*TEXT PASSAGE:*
=======
U.S. Patent: 6263686 - Defrost control method and apparatus

Back to EveryPatent.com

United States Patent	*6,263,686*
Burkhart	July 24, 2001

Defrost control method and apparatus

Abstract

In a time and temperature controlled defrost cycle for a heat pump system, defrost cycles are controlled by two variables: elapsed time since the last defrost cycle, and the refrigerant temperature in the outdoor coil. The elapsed time variable for the first defrost cycle after power-up is set less than the elapsed time variable required for subsequent defrost cycles. Thus, the system is not vulnerable to planned cyclical power outages if the power outage cycle time is less than the elapsed time variable required between regular defrost cycles.

Inventors:	Burkhart; Larry James (Indianapolis, IN)
Assignee:	Carrier Corporation (Farmington, CT)
Appl. No.:	612709
Filed:	July 10, 2000

Current U.S. Class: 62/155; 62/230; 62/234

Intern'l Class: F25B 047/02

Field of Search: 62/80,151,152,154,155,156,234,230

References Cited U.S. Patent Documents

5148686	Sep., 1992	You	62/234.
5257506	Nov., 1993	DeWolf et al.	62/80.
5469715	Nov., 1995	Janke et al.	62/155.
6026651	Feb., 2000	Sandelman	62/155.
6131400	Oct., 2000	Seok et al.	62/155.

Primary Examiner: Tanner; Harry B.
Attorney, Agent or Firm: Wall Marjama & Bilinski

Claims

What is claimed is:

1. A method of controlling when to initiate a defrost cycle to remove accumulated frost from an outdoor heat exchanger coil forming a portion of a refrigerant heat pump system including a compressor, comprising the steps of:

determining whether a prior defrost cycle has occurred since system power-up;

determining a first elapsed time since said prior defrost cycle, if any;

determining a second elapsed time since system power-up;

initiating said defrost cycle if no prior defrost cycle has occurred since system power-up and said second elapsed time exceeds a first predetermined time; and

initiating said defrost cycle if said prior defrost cycle has occurred since system power-up and said first elapsed time exceeds a second predetermined time.

2. A method according to claim 1, further comprising the step of sensing a temperature of said refrigerant in said outdoor heat exchanger coil.

3. A method according to claim 1, further comprising the step of determining if frost is present on said outdoor heat exchanger coil.

4. An apparatus for controlling when to initiate a defrost cycle to remove accumulated frost from an outdoor heat exchanger coil forming a portion of a refrigerant heat pump system including a compressor, comprising:

means for determining whether a prior defrost cycle has occurred since system power-up;

means for determining a first elapsed time since said prior defrost cycle, if any;

means for determining a second elapsed time since system power-up;

means for initiating said defrost cycle if no prior defrost cycle has occurred since system power-up and said second elapsed time exceeds a first predetermined time; and

means for initiating said defrost cycle if said prior defrost cycle has occurred since system power-up and said first elapsed time exceeds a second predetermined time.
=======
*DATA:*
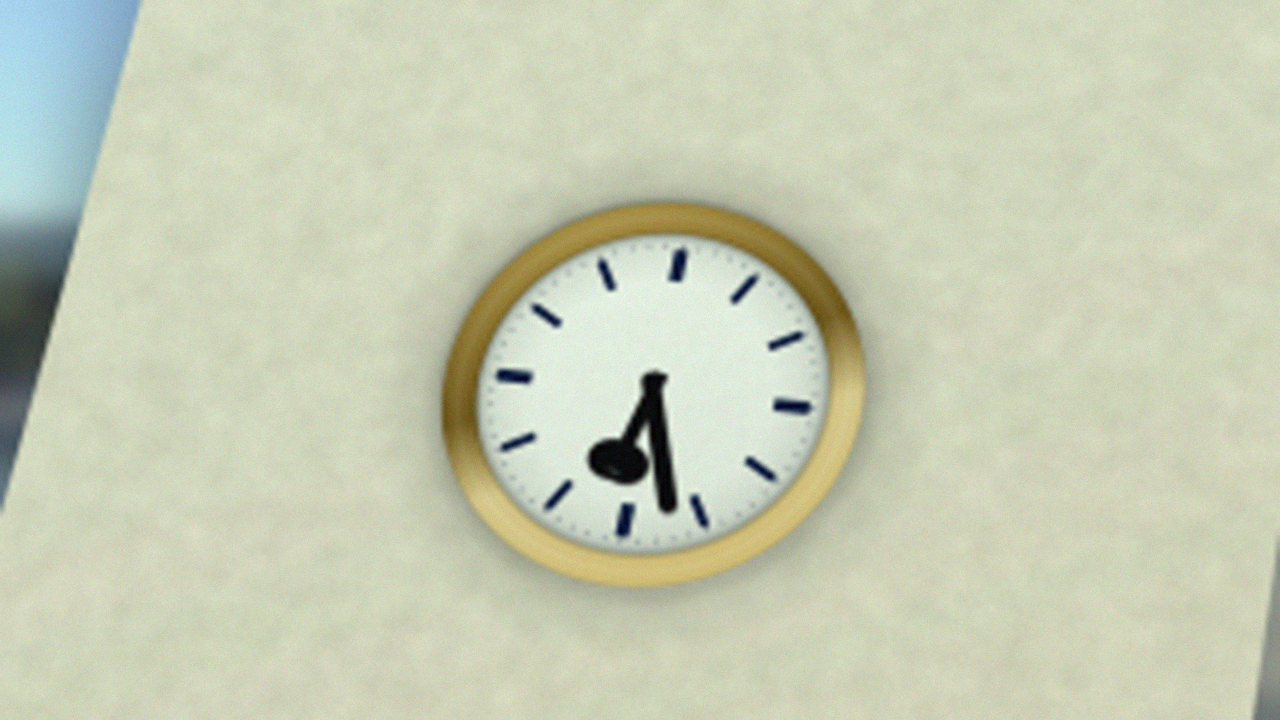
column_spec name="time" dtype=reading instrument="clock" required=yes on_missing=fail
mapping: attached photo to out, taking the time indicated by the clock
6:27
=======
*TASKS TO CARRY OUT:*
**a.** Write out the part of the defrost control patent starting with "Intern'l Class: F25B" and going on through "Tanner; Harry B.".
**b.** According to the abstract of the defrost control patent, which two variables control the defrost cycles?
The listing is separate material, apart from the defrost control patent.

*EXERCISE ANSWERS:*
**a.**
Intern'l Class: F25B 047/02

Field of Search: 62/80,151,152,154,155,156,234,230

References Cited U.S. Patent Documents

5148686	Sep., 1992	You	62/234.
5257506	Nov., 1993	DeWolf et al.	62/80.
5469715	Nov., 1995	Janke et al.	62/155.
6026651	Feb., 2000	Sandelman	62/155.
6131400	Oct., 2000	Seok et al.	62/155.

Primary Examiner: Tanner; Harry B.

**b.** The elapsed time since the last defrost cycle and the refrigerant temperature in the outdoor coil.